As my high school classmate and hilarious blogger at The Coy McCoy put it in a recent post: “Blogging isn’t writing! It’s graffiti with punctuation!” (Yeah, I know, it’s a quote from a movie, not her. But, I think you should read her blog, so that’s why I credit her here. She makes me laugh out loud at www.jennifermccoy.net She also honeymooned in an Airstream hotel halfway around the world, which strengthens our “reconnection,” and I’m with her on the mini wine bottles. Read her: www.jennifermccoy.net)
Back to graffiti. I like graffiti; it’s funky street art. And I like writing. So when it comes to blogging with Food Truck Click, I’ve decided I’m going to start thinking of it as “street writing”—fast, colorful, slightly rebellious and noisy acting. Plus, like graffiti, it’s done “on the run.”
I know I have a lot to learn about blogging. Bloggers on the forefront know all kinds of things I’m still mostly in the dark about: hyperlinks, backlinks, or contextualized links or whatever, SEO optimization, the rss feed, and whether to include ads or not. Plus how to turn your blog into a book, which is what I’d really like to do, but then again, wouldn’t everybody?
Then there are these tips about blogging as it relates to social media like Twitter and Facebook. My sister says her media guru insists posts should be 285 or 300 words only. He’s probably right, but I’m going to make like a graffiti artist and beg rebellion on that one.
Demystifying the blogosphere feels like a need, so I’m talking to other bloggers and blog developers and designers, and reading books meant to explain this platform of expression. But all of this disciplined “study,” seems to go against blogging as a freeform, graffiti-style of writing.
Wikipedia says graffiti is “a rapidly developing art form whose value is slightly contested.” Yep, that sounds like blogging. And compellingly (to me at least), it feels like I can take the whole graffiti thing a step further as a food truck blogger. Get this: What graffiti is to art, or what blogging is to writing, food trucks are to the restaurant industry. Together, food trucks have formed a “movement” so “rapidly developing” that they are causing a stir in cities across America. Traditional restaurant proponents often argue about the value of the food trucks in the food industry. Are they creative outlets for chefs? Are they unfair competition for building-bound restaurants? Are they pioneers of a new kind of urban business model? Food trucks: Art, or anti-establishment rebellion?
In the spirit of the graffiti artist, I’m prepared to promote food trucks as edgy, noisy, fast-growing and colorful. Our little trailer café is closed for now, and we shifted our attentions into a kickstarter campaign that didn’t fund. Disappointing, sure, but our vision just didn’t translate. What’s resulted, is that our vision has cleared. Ahem! Our book idea has been honed.
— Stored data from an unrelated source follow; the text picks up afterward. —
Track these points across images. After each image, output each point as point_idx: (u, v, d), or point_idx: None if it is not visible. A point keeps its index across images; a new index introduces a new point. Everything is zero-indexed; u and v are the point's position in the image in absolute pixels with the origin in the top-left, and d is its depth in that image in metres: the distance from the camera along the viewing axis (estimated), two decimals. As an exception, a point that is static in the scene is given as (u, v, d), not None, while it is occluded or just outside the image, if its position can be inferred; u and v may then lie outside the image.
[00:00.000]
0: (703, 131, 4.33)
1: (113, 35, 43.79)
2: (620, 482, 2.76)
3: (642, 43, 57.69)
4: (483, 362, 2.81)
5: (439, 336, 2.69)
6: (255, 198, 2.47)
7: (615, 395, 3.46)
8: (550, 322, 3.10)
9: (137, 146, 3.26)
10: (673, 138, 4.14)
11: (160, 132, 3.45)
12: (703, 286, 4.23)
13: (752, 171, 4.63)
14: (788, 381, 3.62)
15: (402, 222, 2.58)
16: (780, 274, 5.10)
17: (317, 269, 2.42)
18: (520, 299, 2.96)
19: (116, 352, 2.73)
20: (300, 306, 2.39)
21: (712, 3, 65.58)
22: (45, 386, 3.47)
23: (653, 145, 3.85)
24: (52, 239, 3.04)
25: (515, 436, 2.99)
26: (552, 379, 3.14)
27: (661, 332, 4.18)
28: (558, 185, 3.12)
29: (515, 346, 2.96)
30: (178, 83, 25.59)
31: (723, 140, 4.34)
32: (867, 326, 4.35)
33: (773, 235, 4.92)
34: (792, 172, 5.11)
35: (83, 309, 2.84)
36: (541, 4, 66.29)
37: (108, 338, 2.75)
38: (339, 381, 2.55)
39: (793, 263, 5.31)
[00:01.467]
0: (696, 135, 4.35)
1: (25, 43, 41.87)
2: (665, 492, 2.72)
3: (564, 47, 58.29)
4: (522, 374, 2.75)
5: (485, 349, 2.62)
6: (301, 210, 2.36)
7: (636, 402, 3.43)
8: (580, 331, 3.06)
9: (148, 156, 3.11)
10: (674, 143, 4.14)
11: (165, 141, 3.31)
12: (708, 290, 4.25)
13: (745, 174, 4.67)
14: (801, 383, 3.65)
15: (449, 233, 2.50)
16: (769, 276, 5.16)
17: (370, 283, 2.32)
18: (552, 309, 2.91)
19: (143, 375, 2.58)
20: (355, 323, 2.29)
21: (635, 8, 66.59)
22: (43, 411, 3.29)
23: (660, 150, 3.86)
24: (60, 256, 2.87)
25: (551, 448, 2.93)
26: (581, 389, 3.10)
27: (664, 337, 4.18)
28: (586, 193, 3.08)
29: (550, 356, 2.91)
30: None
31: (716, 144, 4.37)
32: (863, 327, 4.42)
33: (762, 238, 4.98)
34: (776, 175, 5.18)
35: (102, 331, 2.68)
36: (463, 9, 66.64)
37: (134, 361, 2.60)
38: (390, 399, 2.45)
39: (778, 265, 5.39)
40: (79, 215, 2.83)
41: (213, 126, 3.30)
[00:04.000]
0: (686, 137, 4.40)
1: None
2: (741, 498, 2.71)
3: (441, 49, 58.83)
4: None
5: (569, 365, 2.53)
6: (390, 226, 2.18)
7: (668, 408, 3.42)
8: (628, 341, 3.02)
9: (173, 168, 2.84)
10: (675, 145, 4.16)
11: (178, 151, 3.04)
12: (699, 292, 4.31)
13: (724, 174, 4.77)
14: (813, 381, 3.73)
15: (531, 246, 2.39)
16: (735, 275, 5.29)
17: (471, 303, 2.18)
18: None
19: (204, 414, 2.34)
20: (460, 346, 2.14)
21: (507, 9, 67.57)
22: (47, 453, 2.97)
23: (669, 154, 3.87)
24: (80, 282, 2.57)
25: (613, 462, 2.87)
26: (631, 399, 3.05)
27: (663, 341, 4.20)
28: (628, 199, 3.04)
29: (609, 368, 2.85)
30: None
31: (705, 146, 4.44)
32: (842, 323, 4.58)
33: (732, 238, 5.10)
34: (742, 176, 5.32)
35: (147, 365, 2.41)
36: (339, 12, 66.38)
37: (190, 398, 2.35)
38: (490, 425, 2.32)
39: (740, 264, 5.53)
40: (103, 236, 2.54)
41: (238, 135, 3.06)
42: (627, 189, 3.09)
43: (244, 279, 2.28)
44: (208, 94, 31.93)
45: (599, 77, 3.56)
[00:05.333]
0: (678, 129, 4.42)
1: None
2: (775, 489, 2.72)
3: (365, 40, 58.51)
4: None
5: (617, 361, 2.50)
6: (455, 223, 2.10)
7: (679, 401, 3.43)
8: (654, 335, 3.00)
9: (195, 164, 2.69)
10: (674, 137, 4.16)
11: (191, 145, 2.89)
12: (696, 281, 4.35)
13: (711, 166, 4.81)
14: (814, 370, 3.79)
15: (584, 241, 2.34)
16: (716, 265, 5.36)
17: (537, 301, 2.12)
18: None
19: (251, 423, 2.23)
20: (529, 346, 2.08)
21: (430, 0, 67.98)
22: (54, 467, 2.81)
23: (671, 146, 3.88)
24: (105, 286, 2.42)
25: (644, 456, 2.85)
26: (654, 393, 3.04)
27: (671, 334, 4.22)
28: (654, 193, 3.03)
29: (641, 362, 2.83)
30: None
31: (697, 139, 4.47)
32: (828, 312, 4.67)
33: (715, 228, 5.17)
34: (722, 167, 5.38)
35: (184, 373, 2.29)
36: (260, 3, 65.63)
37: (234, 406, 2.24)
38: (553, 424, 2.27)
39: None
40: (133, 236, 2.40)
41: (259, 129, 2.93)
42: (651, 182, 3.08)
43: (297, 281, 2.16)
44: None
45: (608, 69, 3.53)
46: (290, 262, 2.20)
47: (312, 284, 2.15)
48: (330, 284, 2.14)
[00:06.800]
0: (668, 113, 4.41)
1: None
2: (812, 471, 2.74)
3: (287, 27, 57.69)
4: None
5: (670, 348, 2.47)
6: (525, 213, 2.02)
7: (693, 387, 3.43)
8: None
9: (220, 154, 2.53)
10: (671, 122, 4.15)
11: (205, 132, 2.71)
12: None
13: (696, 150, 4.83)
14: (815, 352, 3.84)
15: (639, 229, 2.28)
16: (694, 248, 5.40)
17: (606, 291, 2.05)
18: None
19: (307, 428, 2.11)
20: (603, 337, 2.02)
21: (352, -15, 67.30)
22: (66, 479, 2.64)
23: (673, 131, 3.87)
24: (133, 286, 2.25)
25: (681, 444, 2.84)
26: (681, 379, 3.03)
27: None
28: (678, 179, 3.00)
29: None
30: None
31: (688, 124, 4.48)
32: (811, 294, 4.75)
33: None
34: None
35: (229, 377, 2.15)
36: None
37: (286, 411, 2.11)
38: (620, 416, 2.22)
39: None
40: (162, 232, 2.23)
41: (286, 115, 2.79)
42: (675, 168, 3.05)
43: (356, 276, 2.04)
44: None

We’re still on track to “write the book” on pop-up culture, because we want to celebrate the folks developing this new urban business model. Pop up businesses by their nature buck tradition. And at the same time, they are trendsetting and screaming for attention in cities all across the country. So we’ve dropped the paella tour part of our book, and we’ll park (instead of pull) our trailer when at work on the book. We’re gearing up to gather content more conventionally (send us word about your fave pop up businesses here an on FB), and we’ll pitch our book through publishing channels (instead of microlending platforms). In the it’s-almost-the-New-Year-resolution mode though, we are determined to produce it. Pop Up businesses deserve to be celebrated!
As part of narrowing our project’s focus, we’ll also be setting up a new blog to serve as a platform to promote and exchange info about pop up businesses. We’ll link you to it very soon—to a more interactive food truck and mobile business blog featuring food carts, Airstream-based vintage shops, trailer art galleries and more. We’ll post–graffiti style–fast, colorful, slightly rebellious and noisy stories and images from all the amazingly creative urban business bubbles popping up out there everywhere.